=== WHAT THE TASK ASKS ===
A complete answer includes every line below with the word "labels".

=== DATA UNDER STUDY ===
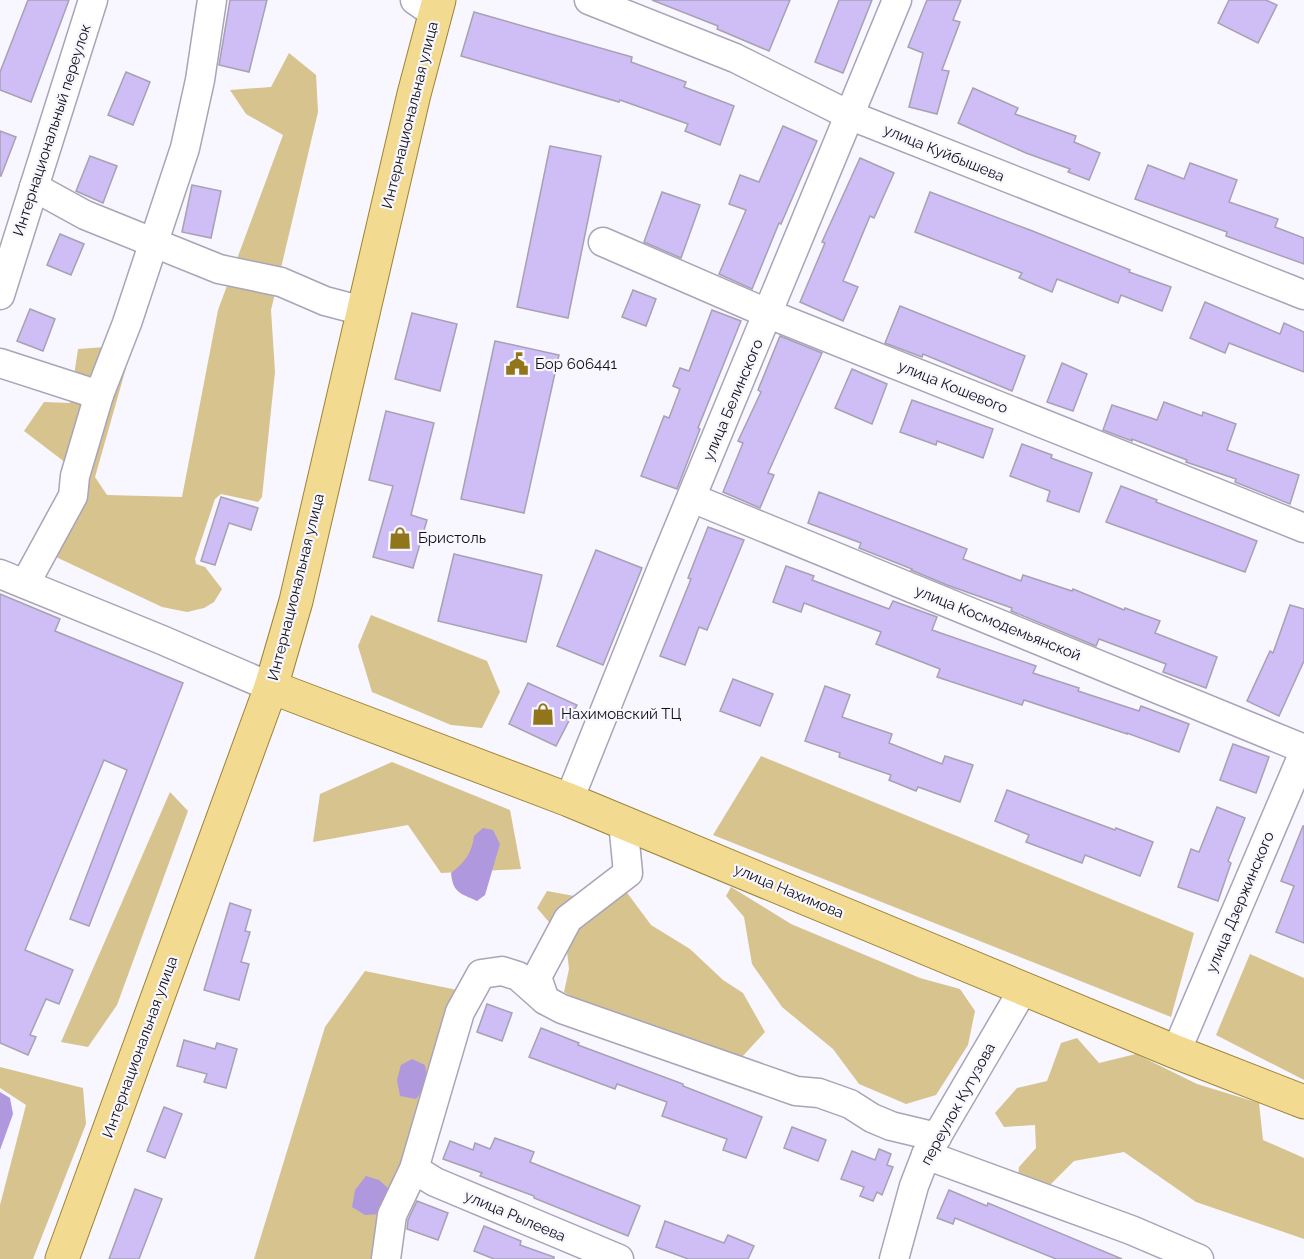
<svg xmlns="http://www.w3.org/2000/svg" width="1304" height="1259" viewBox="0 0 1304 1259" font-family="Raleway,sans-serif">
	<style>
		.green { fill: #d7c38e }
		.water { fill: #af98dd }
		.building { fill: #cfbdf6; stroke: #a7a1b4; stroke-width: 1.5 }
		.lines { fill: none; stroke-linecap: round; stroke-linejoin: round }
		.minor-casing { stroke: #a9a4b7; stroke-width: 31 }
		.major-casing { stroke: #9e8336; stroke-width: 35 }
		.minor { stroke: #fff; stroke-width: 28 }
		.major { stroke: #f2da91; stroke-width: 33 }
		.labels { text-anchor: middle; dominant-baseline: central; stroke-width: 4.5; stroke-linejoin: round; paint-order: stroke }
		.street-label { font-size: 15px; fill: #110f16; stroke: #f8f6fe }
		.poi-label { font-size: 15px; fill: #110f16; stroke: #f8f6fe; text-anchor: start }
	</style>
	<rect width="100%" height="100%" fill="#f8f6fe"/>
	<g class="green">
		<path d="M289,53L316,75L318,112L271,310L275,372L262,497L258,502L221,494L215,499L195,559L196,564L205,567L222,589L214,602L204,608L187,612L162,607L56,557L70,466L24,431L44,402L70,403L78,349L105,347L126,368L95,477L107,495L182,497L218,310L283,135L246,114L230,90L271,87Z"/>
		<path d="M371,615L487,661L500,692L482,728L451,725L372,692L358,646Z"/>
		<path d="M761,756L1194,933L1171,1017L713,835Z"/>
		<path d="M392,762L510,810L521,869L441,873L408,825L313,842L320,794Z"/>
		<path d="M170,792L188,811L117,1005L88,1047L61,1042Z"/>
		<path d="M731,887L791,924L920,978L960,989L975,1011L968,1045L936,1095L906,1104L859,1084L833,1049L782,1007L752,964L744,917L726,896Z"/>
		<path d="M625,890L651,925L690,949L723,980L743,993L765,1032L742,1057L603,1015L564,992L569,969L566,942L537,908L547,891L585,898Z"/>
		<path d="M1250,954L1304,978V1080L1216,1035Z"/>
		<path d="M365,971L462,991L374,1259H254L325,1027Z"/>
		<path d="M1077,1038L1099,1063L1136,1054L1197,1084L1259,1103L1263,1140L1304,1158V1239L1196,1202L1124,1152L1074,1161L1049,1186L1018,1178L1019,1167L1036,1148L1035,1125L1004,1127L995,1113L1017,1088L1047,1081L1061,1043Z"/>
		<path d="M0,1067L83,1088L86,1124L33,1259H0V1205L26,1105L0,1088Z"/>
	</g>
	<g class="water">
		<path d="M483,828L493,830L500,844L485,895L477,901C460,893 453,893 451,873C465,862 472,853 474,836Z"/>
		<path d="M412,1059L425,1065C428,1078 425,1089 416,1099L400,1096L397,1080L401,1065Z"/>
		<path d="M0,1092L10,1098L13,1114L0,1150Z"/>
		<path d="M366,1176L379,1180L388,1188L387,1201L380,1214L365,1215L352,1207L355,1190Z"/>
	</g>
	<g class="building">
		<path d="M28,0H69L31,102L0,90V72Z"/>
		<path d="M230,0H267L249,72L219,65Z"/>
		<path d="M652,0H790L769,51L717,29L718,26Z"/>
		<path d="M839,0H872L843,73L815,62Z"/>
		<path d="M927,0H961L953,20L960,22L942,70L949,71L937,114L909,107L923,53L908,47Z"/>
		<path d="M1229,0H1266L1277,5L1258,43L1218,23Z"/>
		<path d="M474,12L632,57L631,62L686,82L684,87L734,106L720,145L685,131L688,124L620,100L619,102L461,56Z"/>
		<path d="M126,72L150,82L133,125L108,115Z"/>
		<path d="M973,88L1018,108L1015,114L1076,136L1074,142L1100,153L1089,180L1068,172L1070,169L1026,153L958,123Z"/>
		<path d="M783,126L817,141L781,224L779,223L752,289L719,274L746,210L729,204L740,175L759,182Z"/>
		<path d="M0,131L16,137L1,176H0Z"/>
		<path d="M550,146L601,156L568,318L517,307Z"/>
		<path d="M90,156L117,166L103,203L76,191Z"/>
		<path d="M860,158L894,173L874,218L870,216L843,281L858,287L843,321L800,302L825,243L822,242Z"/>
		<path d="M1190,163L1237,180L1229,202L1278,219L1275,227L1304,238V264L1226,236L1227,232L1135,199L1148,165L1184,179Z"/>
		<path d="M192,185L221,191L211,238L182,232Z"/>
		<path d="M662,192L700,205L681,258L644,242Z"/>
		<path d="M930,192L1030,230L1130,270L1129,272L1171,287L1162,311L1121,295L1118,303L1057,279L1052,292L1019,278L1022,273L915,232Z"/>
		<path d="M60,234L84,244L71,275L47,265Z"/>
		<path d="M633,290L656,299L646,326L622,317Z"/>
		<path d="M1205,302L1280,334L1284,323L1304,332V372L1229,343L1225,353L1190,338Z"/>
		<path d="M900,306L1025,356L1012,391L923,354L922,357L885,343Z"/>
		<path d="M30,309L55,319L43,351L17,341Z"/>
		<path d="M712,310L741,321L698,428L700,429L677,489L641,476L664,416L669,418L680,389L673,386L680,368L689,371Z"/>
		<path d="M412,313L457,324L440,391L395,379Z"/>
		<path d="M780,336L822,353L768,473L774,475L760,508L723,492L743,443L738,441L761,392L758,390Z"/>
		<path d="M495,341L559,355L524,513L461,499Z"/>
		<path d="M1062,363L1087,374L1073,411L1047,402Z"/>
		<path d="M852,369L887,384L872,424L835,408Z"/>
		<path d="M912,400L993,429L983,458L937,441L936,445L900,432Z"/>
		<path d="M1164,402L1202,416L1203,412L1236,424L1227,450L1299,475L1290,504L1235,482L1236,479L1186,462L1187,460L1132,439V441L1103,430L1112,405L1157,420Z"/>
		<path d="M386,411L434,423L411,515L427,520L413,568L373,557L393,486L369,480Z"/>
		<path d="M1022,444L1052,455L1051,458L1092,473L1079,512L1047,501L1050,491L1010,476Z"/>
		<path d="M1121,486L1157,500L1156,502L1257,541L1245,572L1106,522Z"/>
		<path d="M819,492L967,549L963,559L1021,581L1023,575L1072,591L1073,589L1124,610L1125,608L1160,621L1155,633L1217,657L1206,688L1163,672L1166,664L1099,639L1096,646L1011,611L1012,608L947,585L911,570L912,569L859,548L861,543L808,523Z"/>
		<path d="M221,497L258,508L251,530L229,523L215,565L201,561Z"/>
		<path d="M708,527L744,540L707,630L699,627L685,665L660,656L691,579L688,578Z"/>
		<path d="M596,550L642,568L603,665L557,646Z"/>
		<path d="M454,554L542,575L526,642L438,621Z"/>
		<path d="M786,566L814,576L812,580L889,609L893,601L937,617L932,630L1036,666L1033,673L1079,688L1078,691L1139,711L1141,706L1189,724L1179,752L1127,733V734L1024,700L1022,705L937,677L940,669L876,644L881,632L804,603L801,612L773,602Z"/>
		<path d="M0,594L60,619L55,631L183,683L89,926L70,919L127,770L104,760L25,950L73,970L59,1004L46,999L30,1035L36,1037L28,1055L0,1043Z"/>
		<path d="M1290,605L1304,609V661L1279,716L1247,701L1270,651L1273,653Z"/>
		<path d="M733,679L773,694L760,726L720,711Z"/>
		<path d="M528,683L577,705L556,746L509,724Z"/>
		<path d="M825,686L850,695L842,717L892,734L889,743L942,764L945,756L973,765L960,802L918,787L916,791L889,780L891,775L839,757L840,753L805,741Z"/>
		<path d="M1233,744L1269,757L1256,793L1220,780Z"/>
		<path d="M1007,790L1115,830L1116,828L1153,842L1140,876L1085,855L1082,863L1026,842L1029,835L995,821Z"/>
		<path d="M1217,807L1245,818L1228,861L1231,863L1218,901L1178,887L1191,849L1199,852Z"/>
		<path d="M1303,826H1304V943L1276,932L1294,886L1281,881Z"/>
		<path d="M230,903L251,910L245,931L250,932L241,962L249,964L239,1000L204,990Z"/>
		<path d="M487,1004L512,1013L502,1041L477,1032Z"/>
		<path d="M541,1028L579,1043L578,1045L683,1084V1086L762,1117L746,1158L723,1150L727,1139L662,1116L667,1102L617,1084L615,1089L529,1057Z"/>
		<path d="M184,1040L215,1049L217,1043L237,1049L226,1088L204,1082L207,1074L177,1066Z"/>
		<path d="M164,1107L182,1114L165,1158L147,1151Z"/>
		<path d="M792,1127L826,1140L818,1161L784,1148Z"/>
		<path d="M495,1138L534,1152L530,1162L640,1206L628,1236L534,1198V1196L480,1176L482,1173L443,1159L450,1141L473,1150L475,1143L490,1149Z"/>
		<path d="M879,1149L891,1154L887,1165L893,1167L882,1195L877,1192L873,1201L860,1196L864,1187L841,1179L852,1151L875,1160Z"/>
		<path d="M135,1189L162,1199L139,1259H109Z"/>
		<path d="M949,1190L987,1206L988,1203L1122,1259H1056L955,1218L953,1224L937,1218Z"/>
		<path d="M417,1201L448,1213L438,1240L407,1229L408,1220Z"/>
		<path d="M665,1221L724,1243L728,1235L754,1246L748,1259H688L656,1247Z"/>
		<path d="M484,1226L521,1241L520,1245L554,1257V1259H494L474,1251Z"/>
	</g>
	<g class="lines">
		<g class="minor-casing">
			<g id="minor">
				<path d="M415,0L435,14"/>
				<path d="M589,0L735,58L849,115L1304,295"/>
				<path d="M34,187L85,215L219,269L281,282L325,301L363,311"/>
				<path d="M603,242L769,314L1304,528"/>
				<path d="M0,295L93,0"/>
				<path d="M0,363L99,395"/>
				<path d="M692,498L1304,749"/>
				<path d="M0,574L162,640L271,687"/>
				<path d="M25,584L73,496L75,476L99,395L127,323L185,148L200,80L212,0"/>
				<path d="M569,800L662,568L897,0"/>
				<path d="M545,1000L537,977L568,919L628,873L623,822"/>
				<path d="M1176,1052L1304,752"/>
				<path d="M926,1155L1131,1230L1199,1259"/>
				<path d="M414,1169L435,1182L619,1259"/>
				<path d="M386,1259L392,1215L414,1169L460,1012L481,974L502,971L518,976L545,1000L562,1009L796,1091L819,1093L850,1104L872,1118L891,1126L937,1137"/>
				<path d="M894,1259L914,1186L926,1155L1024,988"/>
			</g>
		</g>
		<g class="major-casing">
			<g id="major">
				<path d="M271,687L569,800L1176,1052L1304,1102"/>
				<path d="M62,1259L271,687L296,601L414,94L439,0"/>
			</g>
		</g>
		<use href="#minor" class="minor"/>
		<use href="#major" class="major"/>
	</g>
	<defs>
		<g id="civic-bare" transform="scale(1.8)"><path d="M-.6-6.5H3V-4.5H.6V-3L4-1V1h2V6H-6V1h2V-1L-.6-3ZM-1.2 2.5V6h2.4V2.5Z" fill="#91751b" stroke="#f8f6fe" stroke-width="2.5" paint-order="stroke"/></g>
		<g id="shop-bare" transform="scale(1.8)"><path d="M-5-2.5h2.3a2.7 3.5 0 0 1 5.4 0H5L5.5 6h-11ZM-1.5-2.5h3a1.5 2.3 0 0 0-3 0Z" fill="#91751b" stroke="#f8f6fe" stroke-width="2.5" paint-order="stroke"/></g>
	</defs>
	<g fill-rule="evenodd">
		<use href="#civic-bare" x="517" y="364"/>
		<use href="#shop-bare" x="400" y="538"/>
		<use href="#shop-bare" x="543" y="714"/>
	</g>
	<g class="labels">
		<g class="street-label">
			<text transform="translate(410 115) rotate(-76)">Интернациональная улица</text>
			<text transform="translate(52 130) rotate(-72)">Интернациональный переулок</text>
			<text transform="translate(944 153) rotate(22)">улица Куйбышева</text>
			<text transform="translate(953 387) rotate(22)">улица Кошевого</text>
			<text transform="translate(733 400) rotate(-67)">улица Белинского</text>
			<text transform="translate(296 587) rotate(-76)">Интернациональная улица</text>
			<text transform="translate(998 623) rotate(22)">улица Космодемьянской</text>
			<text transform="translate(789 891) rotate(23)">улица Нахимова</text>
			<text transform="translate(1240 902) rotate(-67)">улица Дзержинского</text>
			<text transform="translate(140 1047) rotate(-70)">Интернациональная улица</text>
			<text transform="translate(958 1104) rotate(-61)">переулок Кутузова</text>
			<text transform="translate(515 1216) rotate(23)">улица Рылеева</text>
		</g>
		<g class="poi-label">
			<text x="535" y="364">Бор 606441</text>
			<text x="418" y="538">Бристоль</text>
			<text x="561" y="714">Нахимовский ТЦ</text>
		</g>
	</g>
</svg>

=== ANSWER TO THIS TASK ===
		.labels { text-anchor: middle; dominant-baseline: central; stroke-width: 4.5; stroke-linejoin: round; paint-order: stroke }
	<g class="labels">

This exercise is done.